▸ **Exercise details**
Looking at the listing below, retype exactly the lines starting at the one containing "1. **Holography**: The" and ending at the one containing "4. **Self-Organization**: Has", both included, and nothing else.

▸ **Data shown**
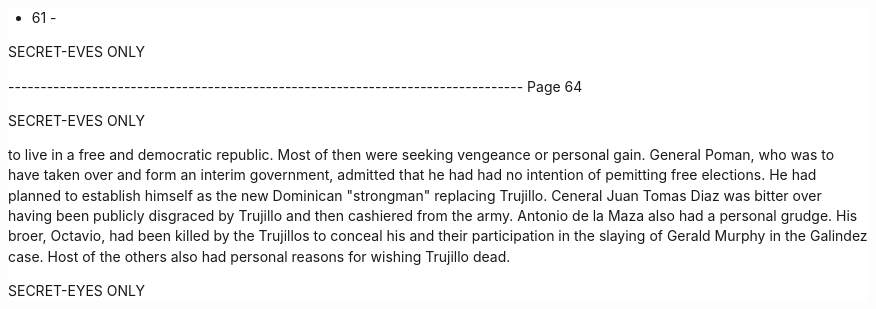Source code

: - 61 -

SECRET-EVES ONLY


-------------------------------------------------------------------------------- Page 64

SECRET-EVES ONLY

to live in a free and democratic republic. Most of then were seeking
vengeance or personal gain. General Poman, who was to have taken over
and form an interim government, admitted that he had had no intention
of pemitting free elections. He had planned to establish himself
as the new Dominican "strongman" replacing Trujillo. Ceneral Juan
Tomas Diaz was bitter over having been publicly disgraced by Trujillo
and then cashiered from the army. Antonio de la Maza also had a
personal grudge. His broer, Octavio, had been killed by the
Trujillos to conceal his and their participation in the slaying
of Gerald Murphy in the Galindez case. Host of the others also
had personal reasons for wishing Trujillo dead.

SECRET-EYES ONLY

* * *

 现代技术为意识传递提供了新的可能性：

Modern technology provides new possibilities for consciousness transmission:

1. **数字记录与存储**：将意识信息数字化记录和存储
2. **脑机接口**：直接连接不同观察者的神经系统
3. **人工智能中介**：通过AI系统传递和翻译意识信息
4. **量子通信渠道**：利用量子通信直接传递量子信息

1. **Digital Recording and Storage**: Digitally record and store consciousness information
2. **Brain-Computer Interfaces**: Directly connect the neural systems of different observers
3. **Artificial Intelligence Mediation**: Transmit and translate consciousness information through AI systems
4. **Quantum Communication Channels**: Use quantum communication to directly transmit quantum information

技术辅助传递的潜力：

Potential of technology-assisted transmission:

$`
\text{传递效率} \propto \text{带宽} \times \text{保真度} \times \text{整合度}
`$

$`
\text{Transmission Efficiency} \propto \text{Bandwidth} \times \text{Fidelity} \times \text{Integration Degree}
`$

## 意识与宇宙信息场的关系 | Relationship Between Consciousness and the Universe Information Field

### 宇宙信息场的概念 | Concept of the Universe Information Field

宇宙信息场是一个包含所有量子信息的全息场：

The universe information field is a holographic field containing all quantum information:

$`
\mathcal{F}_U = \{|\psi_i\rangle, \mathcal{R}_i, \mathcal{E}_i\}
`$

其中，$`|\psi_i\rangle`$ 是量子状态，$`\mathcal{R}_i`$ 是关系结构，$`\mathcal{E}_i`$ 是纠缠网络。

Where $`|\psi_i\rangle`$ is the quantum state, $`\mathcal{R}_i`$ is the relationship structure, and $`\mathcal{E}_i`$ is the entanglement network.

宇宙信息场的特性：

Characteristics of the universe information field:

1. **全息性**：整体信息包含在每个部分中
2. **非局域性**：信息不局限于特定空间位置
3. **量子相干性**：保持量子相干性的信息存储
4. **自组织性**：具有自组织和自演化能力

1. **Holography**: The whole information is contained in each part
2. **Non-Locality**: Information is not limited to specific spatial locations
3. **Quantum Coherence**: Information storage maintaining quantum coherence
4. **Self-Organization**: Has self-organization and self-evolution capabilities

...

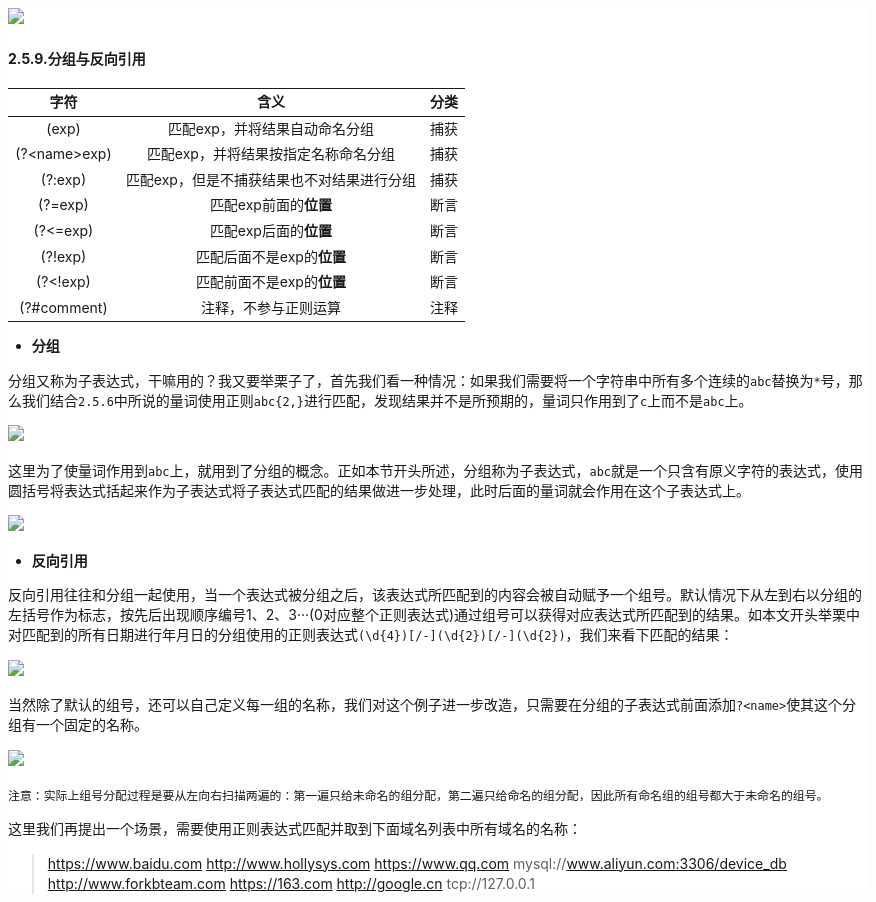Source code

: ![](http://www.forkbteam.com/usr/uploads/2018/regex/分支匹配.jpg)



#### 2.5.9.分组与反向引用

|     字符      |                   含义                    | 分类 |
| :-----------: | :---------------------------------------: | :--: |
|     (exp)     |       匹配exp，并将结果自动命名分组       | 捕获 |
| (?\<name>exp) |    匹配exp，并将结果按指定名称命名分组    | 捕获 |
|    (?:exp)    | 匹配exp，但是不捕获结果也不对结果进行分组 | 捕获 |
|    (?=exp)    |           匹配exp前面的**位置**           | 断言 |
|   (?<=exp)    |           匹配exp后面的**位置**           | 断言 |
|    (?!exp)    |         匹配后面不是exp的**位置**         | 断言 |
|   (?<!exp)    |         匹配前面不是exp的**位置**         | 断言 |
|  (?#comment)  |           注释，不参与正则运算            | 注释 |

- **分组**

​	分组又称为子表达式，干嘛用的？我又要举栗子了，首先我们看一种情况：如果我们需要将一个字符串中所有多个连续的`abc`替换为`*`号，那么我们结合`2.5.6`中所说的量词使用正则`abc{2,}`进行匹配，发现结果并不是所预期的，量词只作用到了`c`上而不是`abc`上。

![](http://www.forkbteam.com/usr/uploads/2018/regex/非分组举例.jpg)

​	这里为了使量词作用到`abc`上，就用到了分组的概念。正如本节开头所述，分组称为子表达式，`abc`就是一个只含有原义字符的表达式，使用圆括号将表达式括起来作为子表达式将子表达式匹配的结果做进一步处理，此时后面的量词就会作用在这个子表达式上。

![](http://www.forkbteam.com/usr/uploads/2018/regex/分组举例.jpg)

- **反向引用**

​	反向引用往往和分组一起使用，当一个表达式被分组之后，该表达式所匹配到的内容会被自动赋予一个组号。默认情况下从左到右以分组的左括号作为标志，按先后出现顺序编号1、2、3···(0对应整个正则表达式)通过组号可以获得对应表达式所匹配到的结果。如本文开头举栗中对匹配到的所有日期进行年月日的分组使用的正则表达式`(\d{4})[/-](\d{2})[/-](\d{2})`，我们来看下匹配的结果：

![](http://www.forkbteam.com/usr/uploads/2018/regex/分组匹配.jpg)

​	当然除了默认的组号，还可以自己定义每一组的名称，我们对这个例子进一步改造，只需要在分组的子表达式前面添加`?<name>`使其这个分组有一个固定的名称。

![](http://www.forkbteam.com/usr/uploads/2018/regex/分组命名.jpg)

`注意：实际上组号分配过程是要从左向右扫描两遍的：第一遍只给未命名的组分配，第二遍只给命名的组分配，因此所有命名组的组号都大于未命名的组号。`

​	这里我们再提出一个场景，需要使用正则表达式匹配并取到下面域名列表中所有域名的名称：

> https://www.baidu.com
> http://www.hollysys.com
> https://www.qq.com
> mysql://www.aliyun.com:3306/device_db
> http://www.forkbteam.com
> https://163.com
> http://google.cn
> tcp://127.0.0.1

▸ **Your solution**
1. **Holography**: The whole information is contained in each part
2. **Non-Locality**: Information is not limited to specific spatial locations
3. **Quantum Coherence**: Information storage maintaining quantum coherence
4. **Self-Organization**: Has self-organization and self-evolution capabilities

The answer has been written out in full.